> _What needs to be done_: Copy the listing below word for word, leaving out the pictures.

**** Record excerpts

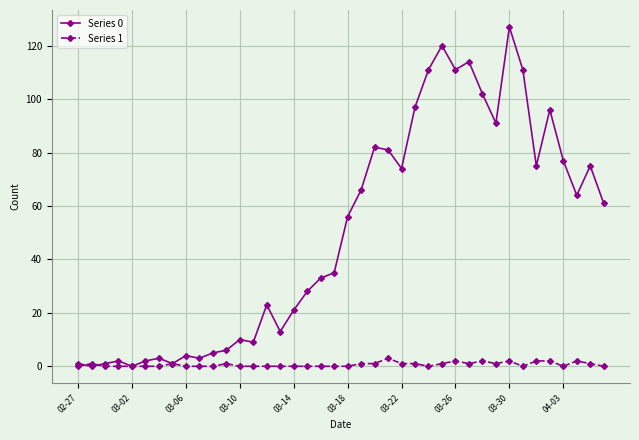

Count the number of data series in this chart.

2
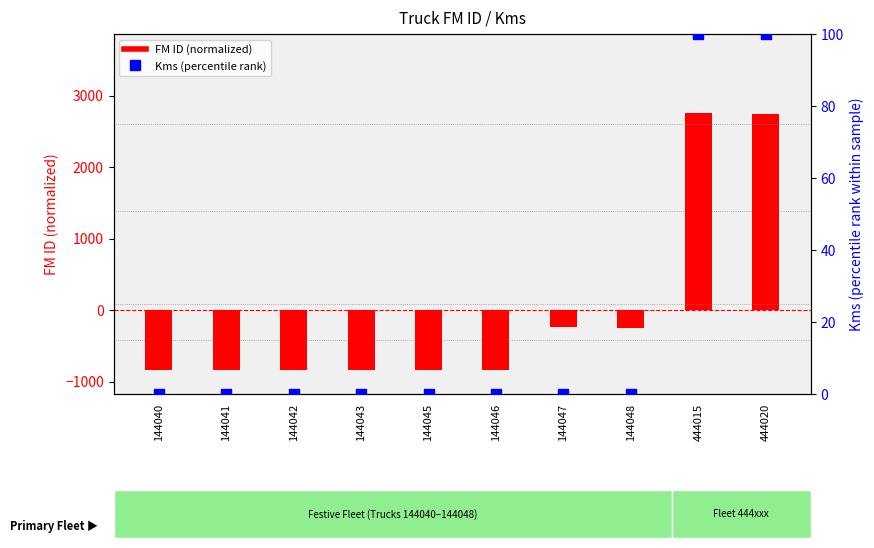

What is the total value across all series at 144043?

-835.3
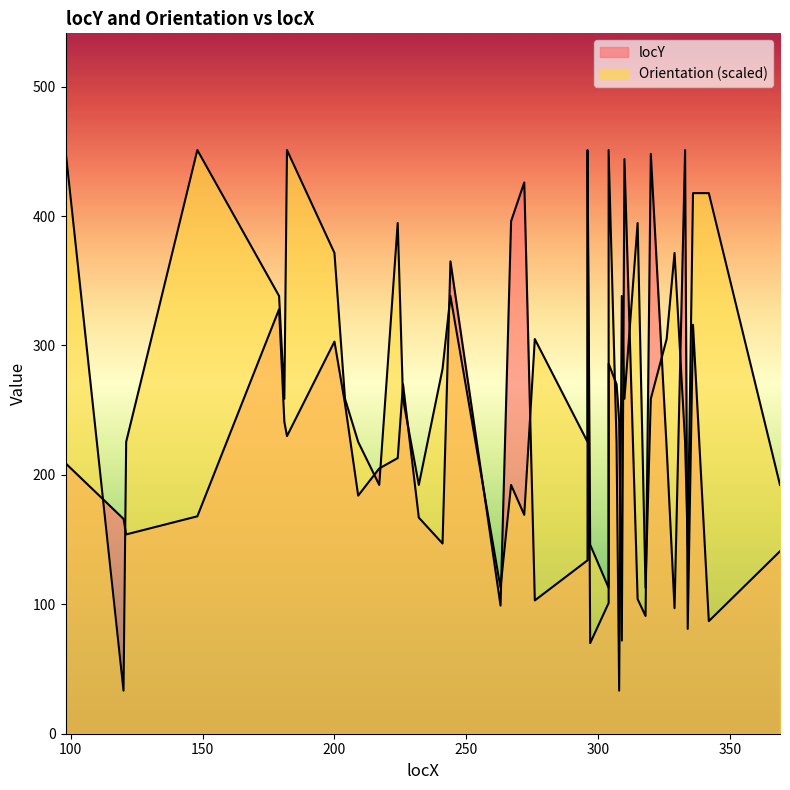

True or false: the data has more than 2 interior local peaks.

True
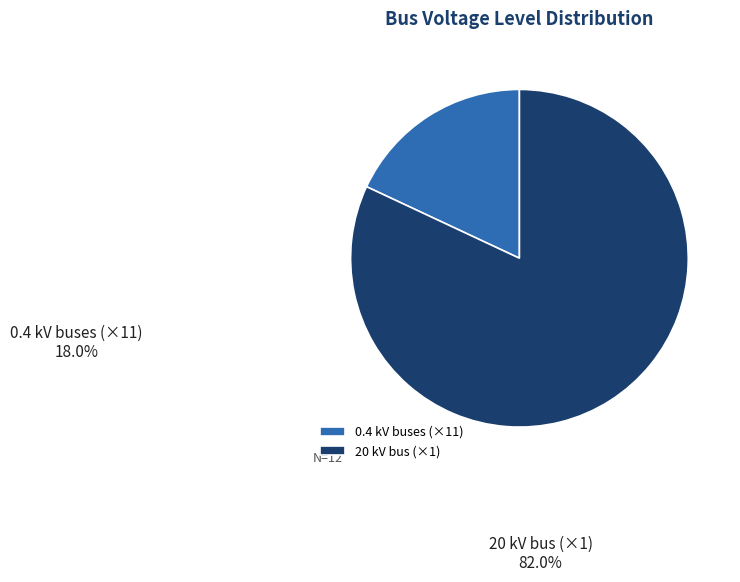

Which slice is the largest?

20 kV bus (×1)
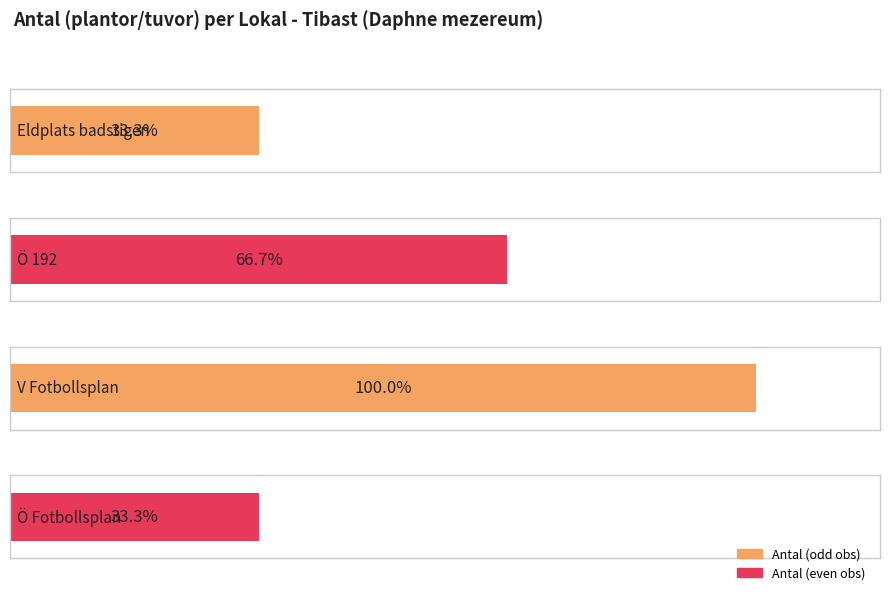

Rank the categories by value from lowest to highest.

Eldplats badstigen, Ö Fotbollsplan, Ö 192, V Fotbollsplan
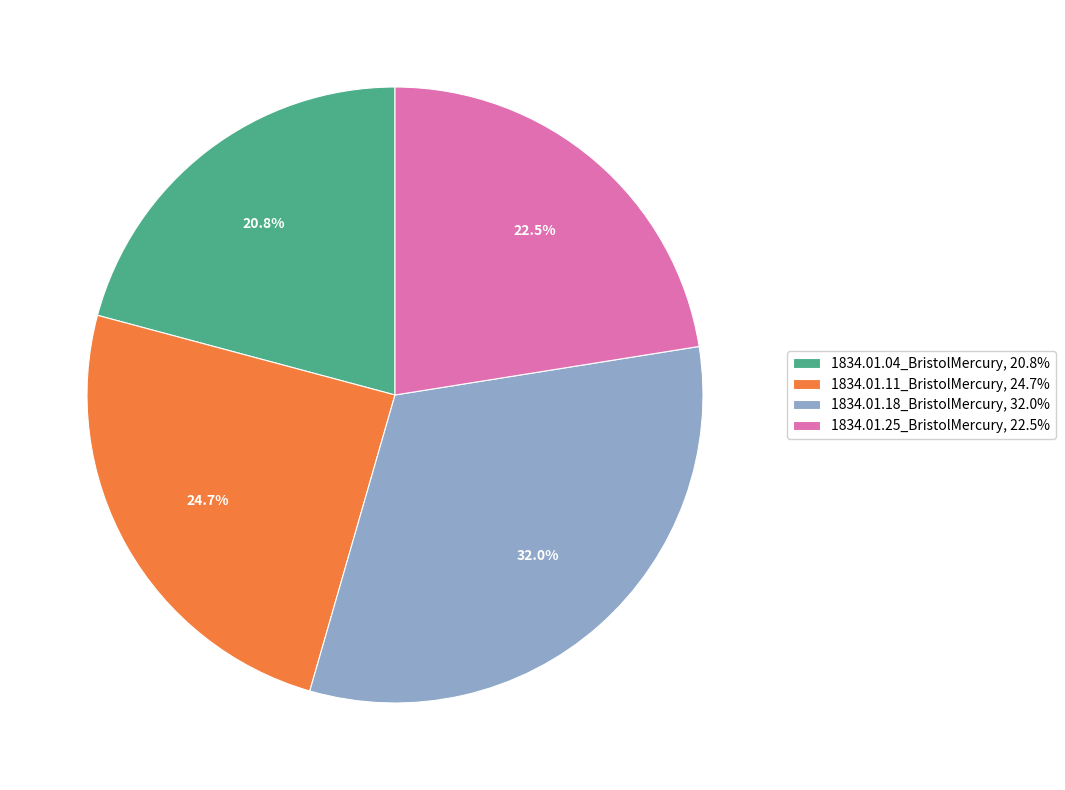

Between 1834.01.18_BristolMercury and 1834.01.11_BristolMercury, which is larger?

1834.01.18_BristolMercury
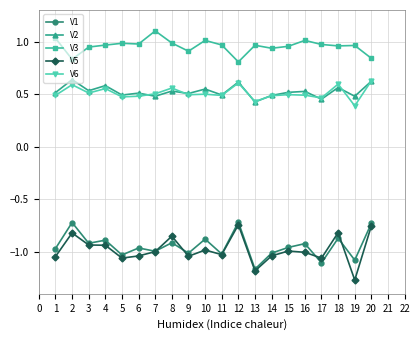

Which label corresponds to the smallest value in the chart?

19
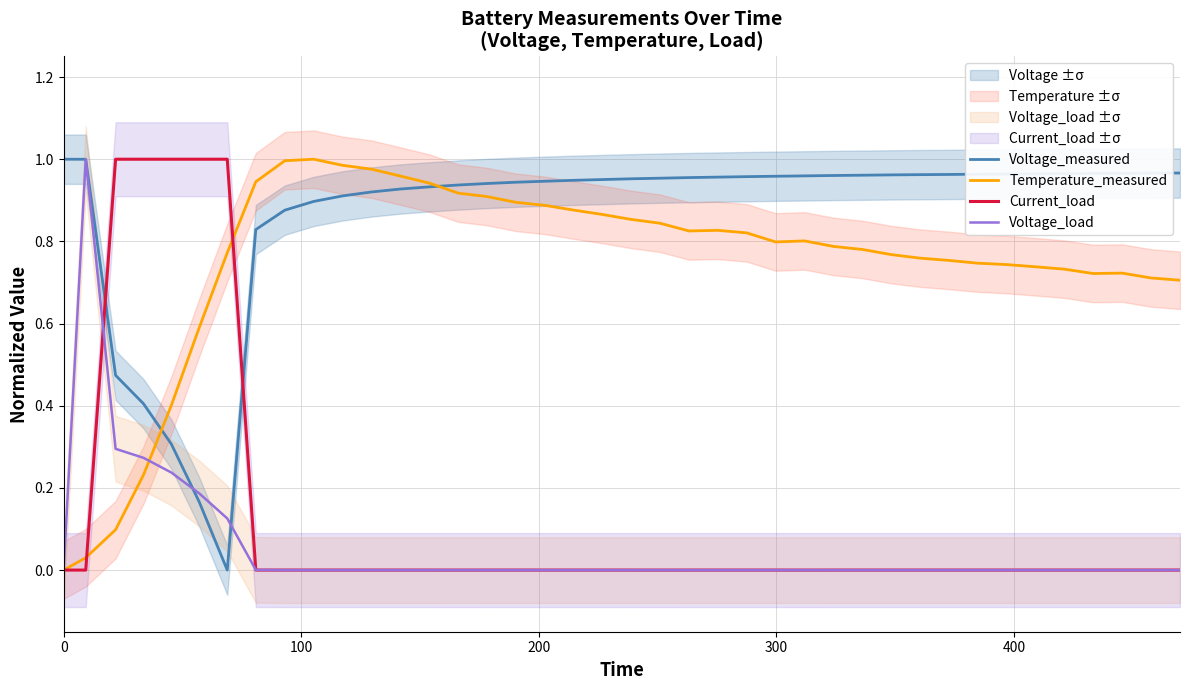

What is the difference between the maximum and minimum values in the Voltage_load series?

1.0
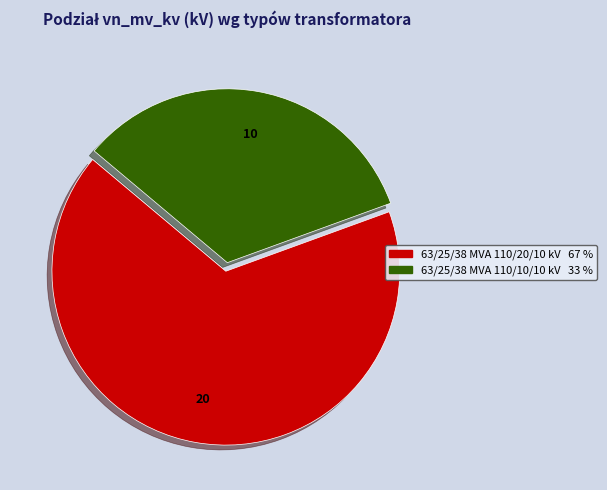

Which category has the biggest portion of the pie?

63/25/38 MVA 110/20/10 kV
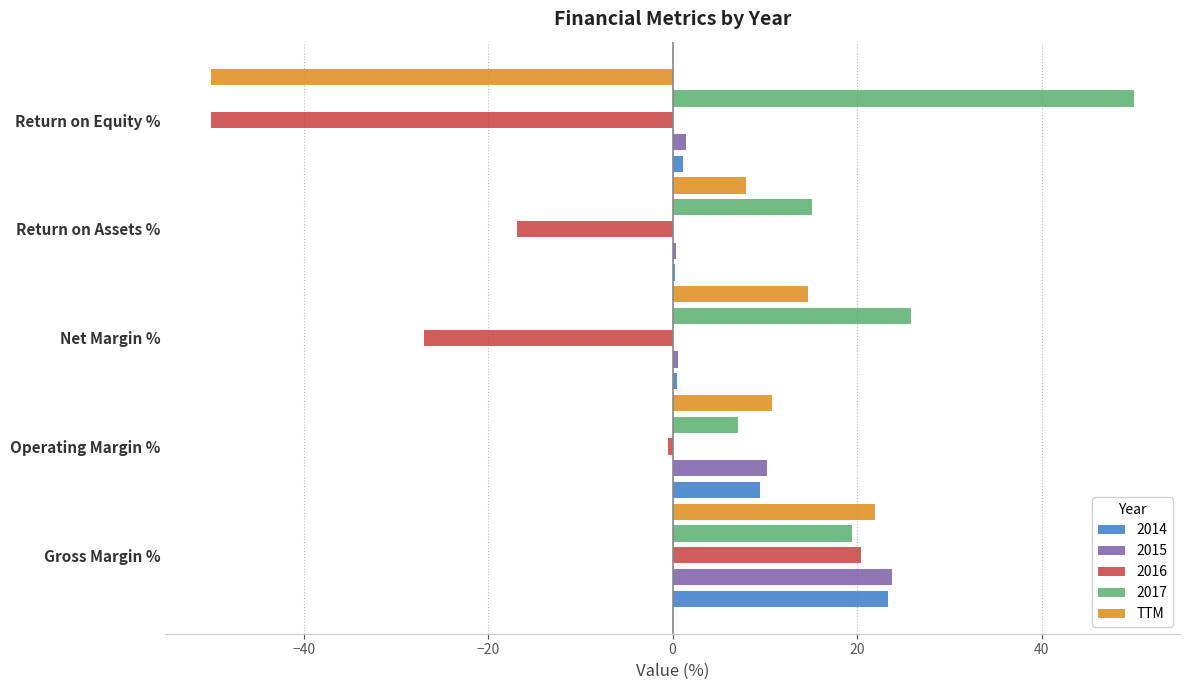

What is the maximum value for TTM?

22.0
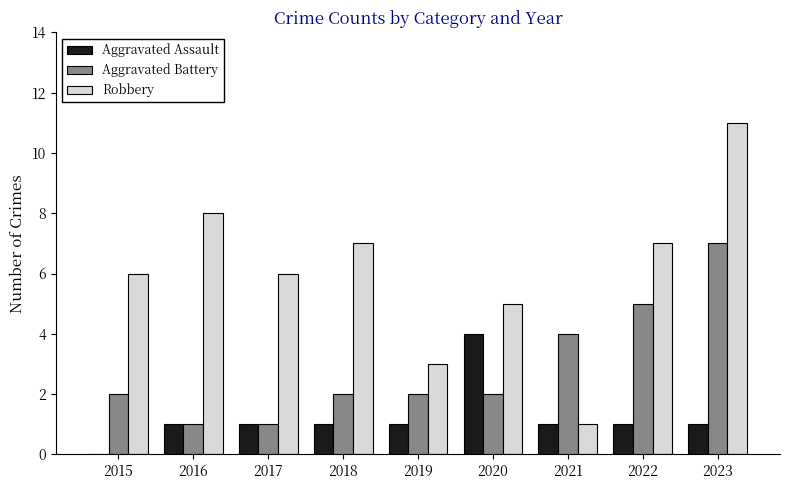

What is the sum of all Aggravated Assault values?

11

********

> _Your solution_:
Count the number of data series in this chart.

2

What is the total value across all series at 144043?

-835.3

True or false: the data has more than 2 interior local peaks.

True

Which slice is the largest?

20 kV bus (×1)

Rank the categories by value from lowest to highest.

Eldplats badstigen, Ö Fotbollsplan, Ö 192, V Fotbollsplan

Between 1834.01.18_BristolMercury and 1834.01.11_BristolMercury, which is larger?

1834.01.18_BristolMercury

Which label corresponds to the smallest value in the chart?

19

What is the difference between the maximum and minimum values in the Voltage_load series?

1.0

Which category has the biggest portion of the pie?

63/25/38 MVA 110/20/10 kV

What is the maximum value for TTM?

22.0

What is the sum of all Aggravated Assault values?

11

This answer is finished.